This Harley Quinn review contains spoilers.
Harley Quinn Episode 2
Harley Quinn got off to a flying and f*ck-filled start with the highly entertaining first episode that set up the core-conflict for DC Universe’s first adult animation series. Episode 2 “A High Bar” finds Harley (Kaley Cuoco) freed from the grasp of the Joker, rocking her Amanda Conner designed New 52 costume, and generally ready to party so she does just that. accidentally crashing a Bar Mitzvah in an attempt to prove that she won the very messy breakup with the Clown Prince of Crime.
Though this sophomore offering isn’t as strong as the debut outing of Harley Quinn it’s still a whole lot of fun and does a lot of legwork when it comes to setting up the pre-existing dynamics between the criminal underworld of Gotham. As she settles into life with Poison Ivy (Lake Bell) and her carnivorous plant Frank (J.B. Smoove) things seem to be coming up roses for the newly emancipated Quinn, but when the Joker (Alan Tudyk) gets wind of the fact that everyone knows it was his long-suffering partner who ended the relationship he decides to take matters into his own hands with a murderous stunt on Harley’s favorite Morning Show.
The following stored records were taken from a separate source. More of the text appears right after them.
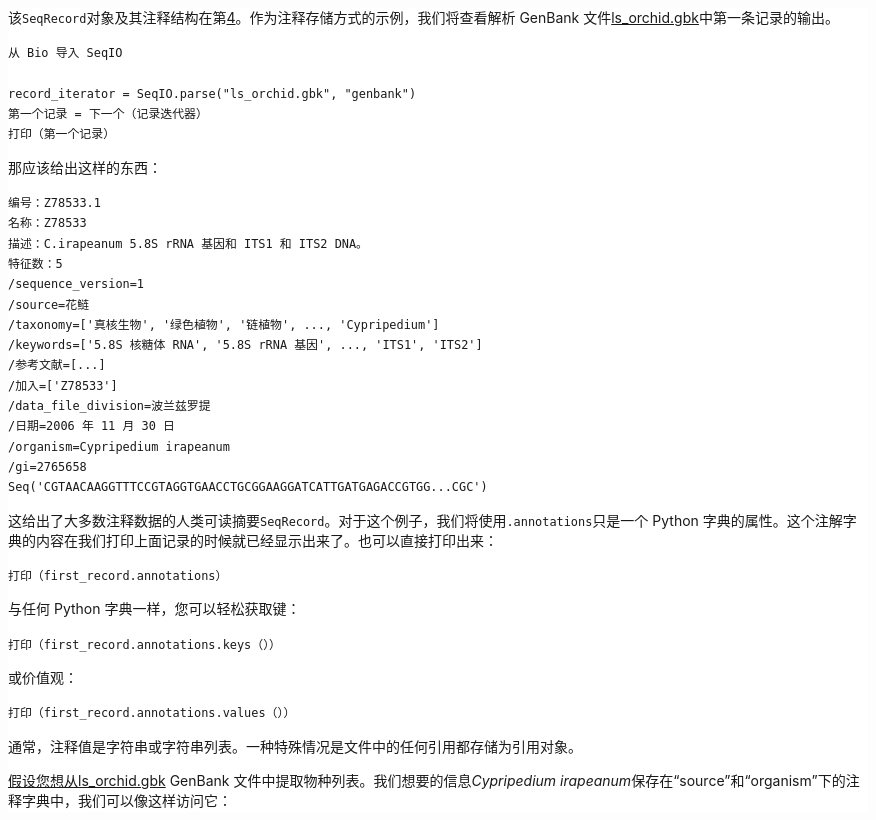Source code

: 该`SeqRecord`对象及其注释结构在第[4](https://biopython-org.translate.goog/DIST/docs/tutorial/Tutorial.html?_x_tr_sl=auto&_x_tr_tl=zh-CN&_x_tr_hl=zh-CN&_x_tr_pto=wapp&_x_tr_sch=http#chapter%3Aseq_annot)。作为注释存储方式的示例，我们将查看解析 GenBank 文件[ls_orchid.gbk](https://translate.google.com/website?sl=auto&tl=zh-CN&hl=zh-CN&client=webapp&u=https://raw.githubusercontent.com/biopython/biopython/master/Doc/examples/ls_orchid.gbk)中第一条记录的输出。

```
从 Bio 导入 SeqIO

record_iterator = SeqIO.parse("ls_orchid.gbk", "genbank")
第一个记录 = 下一个（记录迭代器）
打印（第一个记录）
```

那应该给出这样的东西：

```
编号：Z78533.1
名称：Z78533
描述：C.irapeanum 5.8S rRNA 基因和 ITS1 和 ITS2 DNA。
特征数：5
/sequence_version=1
/source=花鲢
/taxonomy=['真核生物', '绿色植物', '链植物', ..., 'Cypripedium']
/keywords=['5.8S 核糖体 RNA', '5.8S rRNA 基因', ..., 'ITS1', 'ITS2']
/参考文献=[...]
/加入=['Z78533']
/data_file_division=波兰兹罗提
/日期=2006 年 11 月 30 日
/organism=Cypripedium irapeanum
/gi=2765658
Seq('CGTAACAAGGTTTCCGTAGGTGAACCTGCGGAAGGATCATTGATGAGACCGTGG...CGC')
```

这给出了大多数注释数据的人类可读摘要`SeqRecord`。对于这个例子，我们将使用`.annotations`只是一个 Python 字典的属性。这个注解字典的内容在我们打印上面记录的时候就已经显示出来了。也可以直接打印出来：

```
打印（first_record.annotations）
```

与任何 Python 字典一样，您可以轻松获取键：

```
打印（first_record.annotations.keys（））
```

或价值观：

```
打印（first_record.annotations.values（））
```

通常，注释值是字符串或字符串列表。一种特殊情况是文件中的任何引用都存储为引用对象。

[假设您想从ls_orchid.gbk](https://translate.google.com/website?sl=auto&tl=zh-CN&hl=zh-CN&client=webapp&u=https://raw.githubusercontent.com/biopython/biopython/master/Doc/examples/ls_orchid.gbk) GenBank 文件中提取物种列表。我们想要的信息*Cypripedium irapeanum*保存在“source”和“organism”下的注释字典中，我们可以像这样访问它：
Tudyk’s Joker is a petty genius who is dedicated to destroying Harley Quinn and everything she holds dear, even if that’s Good Morning Gotham and its sweet but doomed host Howie Mandel. One of the immediate strengths of the pilot was the centering of just how toxic Harley and Joker’s relationship was and has always been. It’s refreshing and actually enjoyable to get to see these dynamics explored in a way that’s completely ridiculous–your evil ex is probably not about to kill your fave local TV host on live TV—whilst still feeling like it understands the power dynamics and manipulation tactics at play. Anyway, they don’t call him the Clown Prince for no reason and just as she seemed to be getting over him Harley just has to get her revenge.
In classic sitcom fashion–an unexpected source of inspiration for the show which has so far delivered some of the absolute best moments–she decides to get dressed up and crash a party to show him just how well she’s doing. Of course, Bell’s worn out and sarcastic Ivy is less than happy with the plan but with some egging on from Frank Harley she goes all out: sexy new costume, sunglasses, a pet tiger, she’s ready to shock. But it turns out that the Joker’s party isn’t some cool villainous shindig and is in fact, the Bar Mitzvah of the Penguin’s nephew. Now, if that doesn’t sound like a funny bit to you, this episode will likely disappoint as that is really the crux of narrative and gags here, it does work overall but the simplicity of the bit also makes it feel a little more like a mid-season filler than a stand out second episode.
That’s not to say that’s a particularly bad thing though as honestly the fact that the writers and DC Universe trust the show enough to just have a gag episode this early is kind of exciting. Especially when it features seriously silly deepcut characters like Kite Man who plays a key role in this episode as he tries to unsuccessfully seduce Ivy at the Bar Mitzvah. It’s also Kite Man who ends up causing the only real major conflict when he uses his love interest’s toxin to infatuate a group of little boys without knowing that shock horror: it also kills them. This leads to a pretty funny adventure as Ivy and Kite Man head back to her apt to get the antidote but the willfully ignorant villain thinks she’s taking him back to hook up. Sadly, the end of this episode made this reviewer think that might actually happen in the future which would be a huge waste.
Another highlight of the relatively simple episode is that it once again showcases the power of Harley Quinn’s ensemble cast. Not only are the voice actors brilliant but the creative team have apparently been handed the keys to the Batman-Kingdom, with Scarecrow, Two Face, Bane, and of course, Penguin taking center stage this time round. It’s fun to see the stars of the Dark Knight’s rogues gallery acting so goofy and if you’re a Bat-Fan you’ll love the fact that each of the characters are so obviously written by creators who know them.
As the Legion celebrate Penguin’s nephew becoming a man the show also seeds a potential future conflict as Harley tries to emancipate the rogues from the wiry grasp of the Joker who turns up only to stress out his ex and showcase his power over the other villains. But this is Harley it’s hardly an entirely philanthropic gesture as she’s far more concerned with having a bad guy gang of her own–and even potentially joining the Legion herself–than with actually helping the villains escape from their horrible and machiavellian leader.
Narratively we leave Harley, Ivy, and Frank in pretty much the same place as we found them which may give us a hint of the kind of series this will be. Historically early seasons of adult animation shows like Archer and Venture Bros. have focused more on singular gags and jokes than large overarching plotlines and though the pilot promised something deeper, after this episode Harley Quinn may be taking that route too. We’ll have to wait until more of the season hits to truly know but for now we’re still big fans of this raucously unexpected gem.